[Items from a data source]

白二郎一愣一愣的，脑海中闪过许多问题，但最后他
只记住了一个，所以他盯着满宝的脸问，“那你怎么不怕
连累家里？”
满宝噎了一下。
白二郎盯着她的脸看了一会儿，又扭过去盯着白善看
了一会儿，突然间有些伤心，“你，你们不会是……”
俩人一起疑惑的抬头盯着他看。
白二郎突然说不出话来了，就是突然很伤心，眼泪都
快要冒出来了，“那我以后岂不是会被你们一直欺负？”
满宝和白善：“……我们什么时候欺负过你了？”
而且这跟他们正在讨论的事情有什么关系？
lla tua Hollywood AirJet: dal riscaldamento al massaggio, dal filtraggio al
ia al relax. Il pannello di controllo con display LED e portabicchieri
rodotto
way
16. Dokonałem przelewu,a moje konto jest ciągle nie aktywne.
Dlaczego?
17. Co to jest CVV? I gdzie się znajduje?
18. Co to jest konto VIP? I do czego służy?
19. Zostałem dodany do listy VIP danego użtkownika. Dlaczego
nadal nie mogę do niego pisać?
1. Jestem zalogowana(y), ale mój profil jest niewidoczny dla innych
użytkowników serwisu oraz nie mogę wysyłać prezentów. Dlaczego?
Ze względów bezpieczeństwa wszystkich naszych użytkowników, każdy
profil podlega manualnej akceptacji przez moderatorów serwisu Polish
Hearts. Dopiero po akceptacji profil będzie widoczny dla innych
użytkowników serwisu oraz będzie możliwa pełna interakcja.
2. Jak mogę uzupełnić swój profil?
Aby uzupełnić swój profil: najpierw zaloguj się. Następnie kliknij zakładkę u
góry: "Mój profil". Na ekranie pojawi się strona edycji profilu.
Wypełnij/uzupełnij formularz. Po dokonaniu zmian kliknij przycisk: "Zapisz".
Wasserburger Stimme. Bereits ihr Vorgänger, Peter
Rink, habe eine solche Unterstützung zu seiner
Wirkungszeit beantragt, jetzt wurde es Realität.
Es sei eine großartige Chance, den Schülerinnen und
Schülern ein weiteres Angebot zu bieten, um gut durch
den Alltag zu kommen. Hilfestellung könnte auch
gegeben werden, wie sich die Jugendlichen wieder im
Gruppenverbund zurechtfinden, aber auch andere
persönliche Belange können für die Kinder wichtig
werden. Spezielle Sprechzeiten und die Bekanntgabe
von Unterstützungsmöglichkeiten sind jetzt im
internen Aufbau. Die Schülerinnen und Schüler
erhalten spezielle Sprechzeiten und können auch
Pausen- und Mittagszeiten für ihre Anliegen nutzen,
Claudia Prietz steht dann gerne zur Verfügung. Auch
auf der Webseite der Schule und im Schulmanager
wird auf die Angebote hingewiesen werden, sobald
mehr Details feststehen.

→ **DIRECTIONS FOR THIS TASK**: Reproduce the lines of the material verbatim, starting at the beginning of the material and ending with the line that contains "19. Zostałem dodany", including both the first line and that final line.

→ **EXERCISE SOLUTION**:
白二郎一愣一愣的，脑海中闪过许多问题，但最后他
只记住了一个，所以他盯着满宝的脸问，“那你怎么不怕
连累家里？”
满宝噎了一下。
白二郎盯着她的脸看了一会儿，又扭过去盯着白善看
了一会儿，突然间有些伤心，“你，你们不会是……”
俩人一起疑惑的抬头盯着他看。
白二郎突然说不出话来了，就是突然很伤心，眼泪都
快要冒出来了，“那我以后岂不是会被你们一直欺负？”
满宝和白善：“……我们什么时候欺负过你了？”
而且这跟他们正在讨论的事情有什么关系？
lla tua Hollywood AirJet: dal riscaldamento al massaggio, dal filtraggio al
ia al relax. Il pannello di controllo con display LED e portabicchieri
rodotto
way
16. Dokonałem przelewu,a moje konto jest ciągle nie aktywne.
Dlaczego?
17. Co to jest CVV? I gdzie się znajduje?
18. Co to jest konto VIP? I do czego służy?
19. Zostałem dodany do listy VIP danego użtkownika. Dlaczego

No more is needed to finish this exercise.